Stored data entries
"""
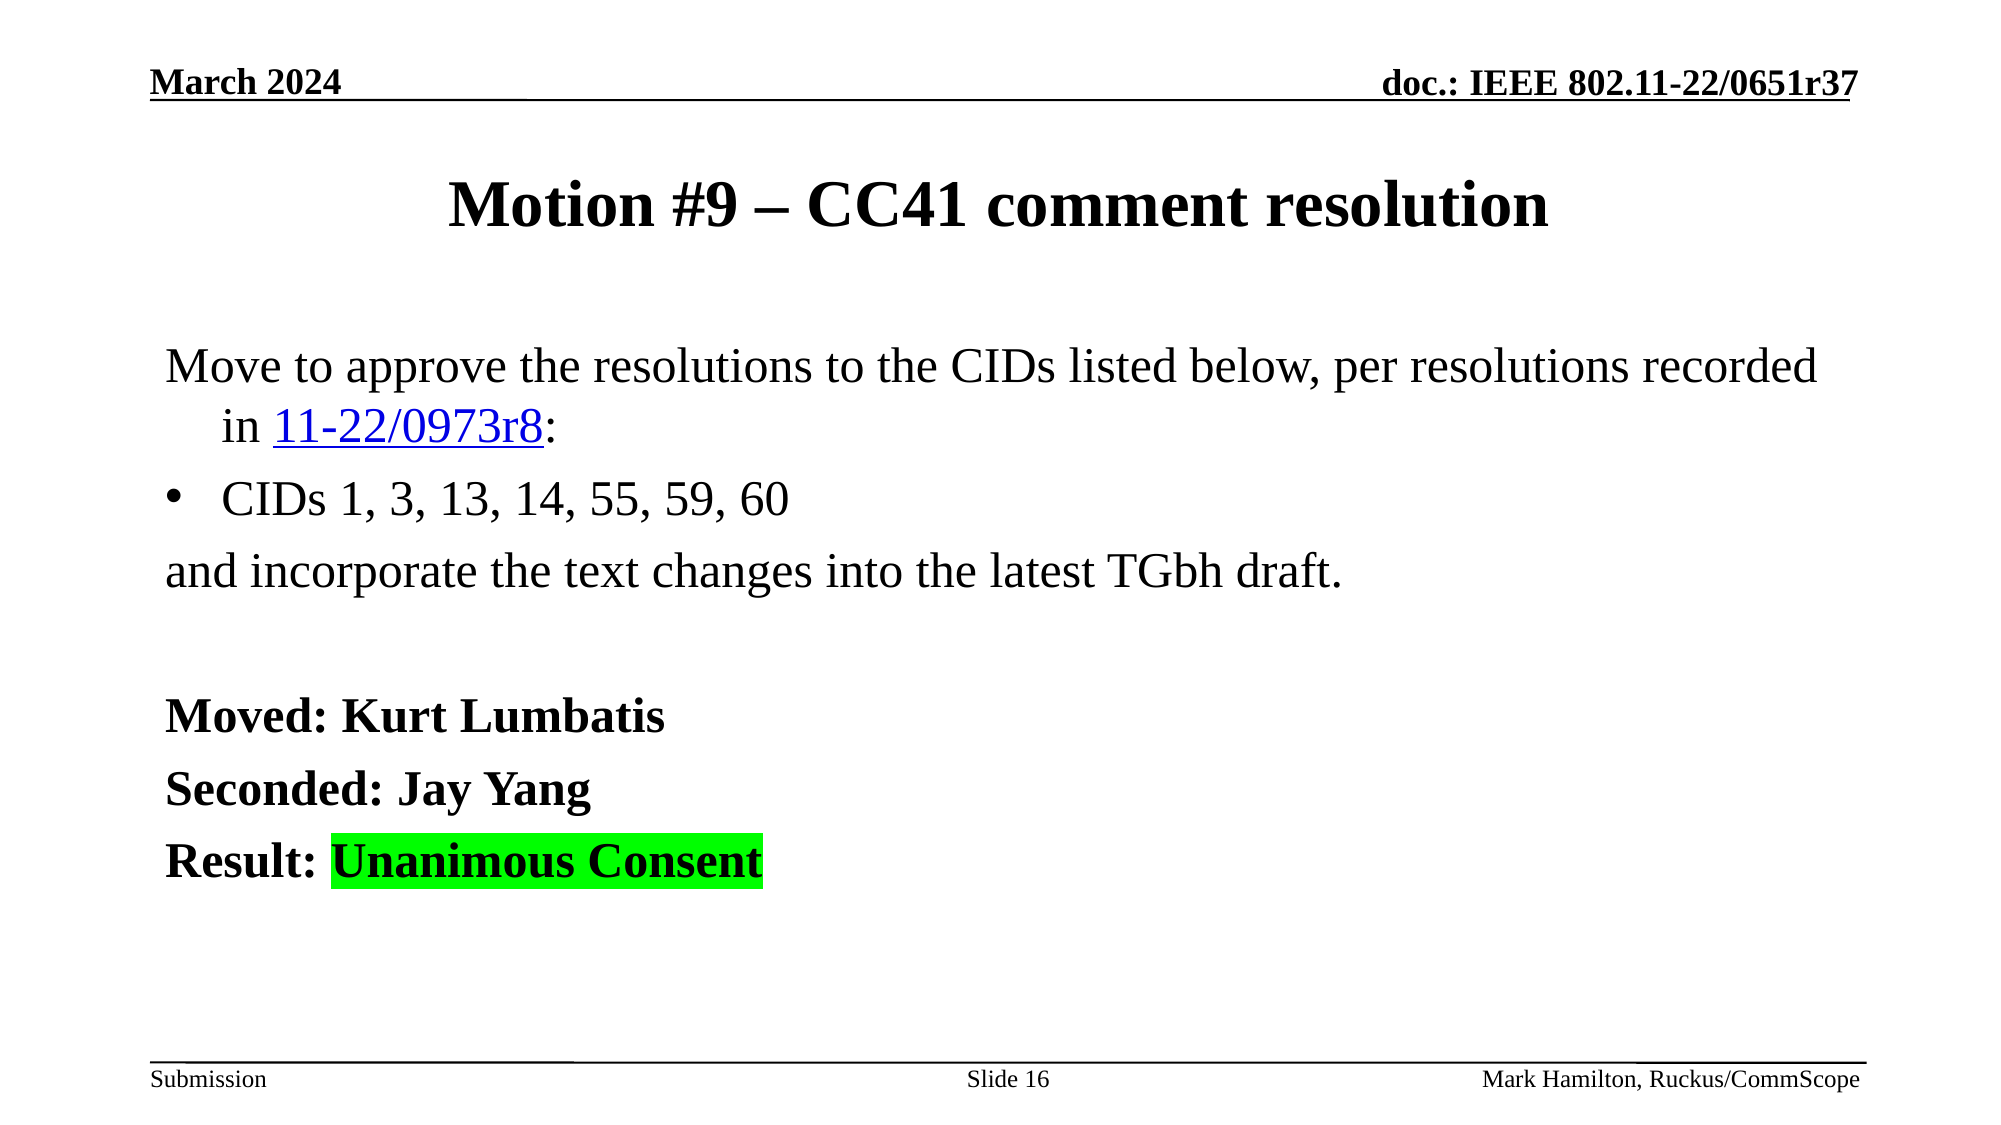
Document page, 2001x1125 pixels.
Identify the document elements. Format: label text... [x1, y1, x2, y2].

slide_number Slide 16 [950, 1061, 1067, 1123]
list Move to approve the resolutions to the CIDs listed below, per resolutions recorded in 11-22/0973r8: CIDs 1, 3, 13, 14, 55, 59, 60 and incorporate the text changes into the latest TGbh draft. Moved: Kurt Lumbatis Seconded: Jay Yang Result: Unanimous Consent [149, 324, 1850, 1000]
title Motion #9 – CC41 comment resolution [149, 112, 1850, 288]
"""
WORK TO COMPLETE: The result should consist solely of the lines from the one that contains "Identify the document" to the last line of the records above, reproduced exactly.

RESULT:
Identify the document elements. Format: label text... [x1, y1, x2, y2].

slide_number Slide 16 [950, 1061, 1067, 1123]
list Move to approve the resolutions to the CIDs listed below, per resolutions recorded in 11-22/0973r8: CIDs 1, 3, 13, 14, 55, 59, 60 and incorporate the text changes into the latest TGbh draft. Moved: Kurt Lumbatis Seconded: Jay Yang Result: Unanimous Consent [149, 324, 1850, 1000]
title Motion #9 – CC41 comment resolution [149, 112, 1850, 288]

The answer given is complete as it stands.